Set down the lines that begin at the top of the records and end with the line containing "pinky tip: (168, 229)", and drop every picture.

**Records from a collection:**
⟨

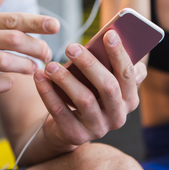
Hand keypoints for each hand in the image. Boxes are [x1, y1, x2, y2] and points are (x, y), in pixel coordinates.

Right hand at [0, 0, 59, 100]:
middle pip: (13, 39)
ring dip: (25, 66)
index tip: (56, 25)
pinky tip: (11, 83)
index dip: (37, 22)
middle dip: (37, 47)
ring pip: (3, 61)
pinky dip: (4, 84)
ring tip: (35, 69)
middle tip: (48, 54)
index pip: (12, 19)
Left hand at [33, 30, 146, 149]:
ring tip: (51, 65)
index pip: (128, 74)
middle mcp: (118, 116)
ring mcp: (98, 128)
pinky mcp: (76, 136)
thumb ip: (110, 63)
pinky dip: (48, 92)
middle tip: (71, 46)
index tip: (109, 33)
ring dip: (66, 79)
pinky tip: (39, 76)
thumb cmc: (89, 93)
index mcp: (129, 99)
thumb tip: (112, 36)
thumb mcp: (102, 80)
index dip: (119, 54)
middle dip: (89, 64)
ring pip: (84, 100)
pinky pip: (60, 112)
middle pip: (108, 87)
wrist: (68, 126)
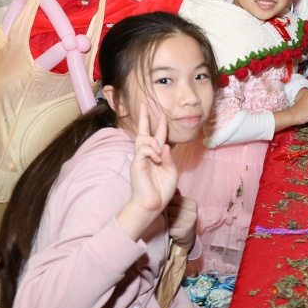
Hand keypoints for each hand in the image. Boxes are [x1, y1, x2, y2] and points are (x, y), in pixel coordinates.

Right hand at [122, 104, 178, 241]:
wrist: (152, 204)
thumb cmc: (162, 190)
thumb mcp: (171, 171)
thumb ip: (168, 158)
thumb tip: (164, 145)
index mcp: (156, 156)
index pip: (157, 136)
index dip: (160, 125)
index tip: (162, 113)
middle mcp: (146, 154)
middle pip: (144, 132)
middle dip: (144, 117)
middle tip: (144, 104)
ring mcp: (139, 158)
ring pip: (145, 139)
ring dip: (155, 143)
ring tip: (159, 155)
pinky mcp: (135, 163)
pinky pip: (144, 149)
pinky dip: (152, 151)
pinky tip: (156, 159)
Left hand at [166, 194, 197, 251]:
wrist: (187, 239)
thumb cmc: (181, 220)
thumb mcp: (181, 208)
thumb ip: (176, 198)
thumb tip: (170, 186)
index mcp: (192, 204)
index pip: (173, 199)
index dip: (167, 204)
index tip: (166, 209)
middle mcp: (192, 212)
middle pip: (169, 208)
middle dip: (164, 212)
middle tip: (165, 217)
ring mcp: (189, 222)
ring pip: (167, 218)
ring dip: (163, 221)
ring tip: (166, 223)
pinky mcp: (183, 232)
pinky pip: (168, 227)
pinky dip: (165, 229)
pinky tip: (168, 229)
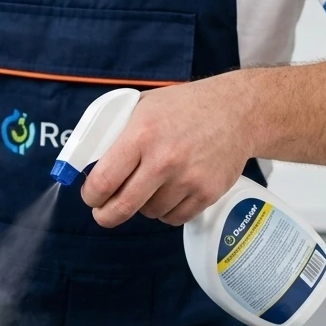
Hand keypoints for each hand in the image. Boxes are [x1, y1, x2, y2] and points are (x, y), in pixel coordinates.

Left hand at [80, 76, 254, 227]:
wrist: (237, 111)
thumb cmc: (184, 108)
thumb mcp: (142, 107)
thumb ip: (116, 133)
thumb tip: (89, 162)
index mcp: (141, 135)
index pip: (103, 181)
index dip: (90, 196)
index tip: (90, 197)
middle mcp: (164, 160)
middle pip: (122, 207)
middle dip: (106, 215)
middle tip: (103, 213)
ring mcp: (188, 179)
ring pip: (149, 213)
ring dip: (143, 206)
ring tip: (151, 186)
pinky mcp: (208, 193)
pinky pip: (174, 218)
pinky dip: (167, 211)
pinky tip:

⟩

**ANSWER TO THE EXERCISE:**
Hand keypoints for each hand in the image. Boxes are [x1, y1, x2, y2] and points are (x, y), in pixel coordinates.

Right hand at [0, 0, 59, 100]:
middle pip: (13, 39)
ring dip: (25, 66)
index tip: (56, 25)
pinky tip: (11, 83)
index dip: (37, 22)
middle dip: (37, 47)
ring pip: (3, 61)
pinky dip: (4, 84)
ring tip: (35, 69)
middle tip: (48, 54)
index pip: (12, 19)
Left hand at [33, 30, 146, 149]:
ring tip: (51, 65)
index pip: (128, 74)
middle mcp: (118, 116)
ring mcp: (98, 128)
pinky mcp: (76, 136)
thumb ip: (110, 63)
pinky dip: (48, 92)
middle tip: (71, 46)
index tip: (109, 33)
ring dip: (66, 79)
pinky tip: (39, 76)
thumb cmc: (89, 93)
index mcp: (129, 99)
thumb tip: (112, 36)
thumb mcp: (102, 80)
index dip: (119, 54)
middle dip: (89, 64)
ring pip: (84, 100)
pinky pip: (60, 112)
middle pip: (108, 87)
wrist: (68, 126)
Hand keypoints for each hand in the image. Boxes are [x1, y1, x2, y2] and points are (x, y), in pixel coordinates.

Right hand at [122, 104, 178, 241]:
wrist: (152, 204)
thumb cmc: (162, 190)
thumb mcp: (171, 171)
thumb ip: (168, 158)
thumb tip: (164, 145)
index mcp: (156, 156)
index pip: (157, 136)
index dip: (160, 125)
index tip: (162, 113)
middle mcp: (146, 154)
middle pip: (144, 132)
middle dip: (144, 117)
middle tip: (144, 104)
ring mcp: (139, 158)
ring pip: (145, 139)
ring dip: (155, 143)
ring tip: (159, 155)
pinky mcp: (135, 163)
pinky pip: (144, 149)
pinky dip: (152, 151)
pinky tip: (156, 159)
Left hand at [166, 194, 197, 251]:
wrist: (187, 239)
thumb cmc: (181, 220)
thumb mcp: (181, 208)
thumb ip: (176, 198)
thumb tip: (170, 186)
index mcp: (192, 204)
index pip: (173, 199)
index dip: (167, 204)
index tip: (166, 209)
middle mcp: (192, 212)
middle pip: (169, 208)
middle dip: (164, 212)
middle tip: (165, 217)
ring mcp: (189, 222)
ring pip: (167, 218)
ring dip: (163, 221)
ring tip: (166, 223)
pinky mcp: (183, 232)
pinky pip: (168, 227)
pinky dip: (165, 229)
pinky tip: (168, 229)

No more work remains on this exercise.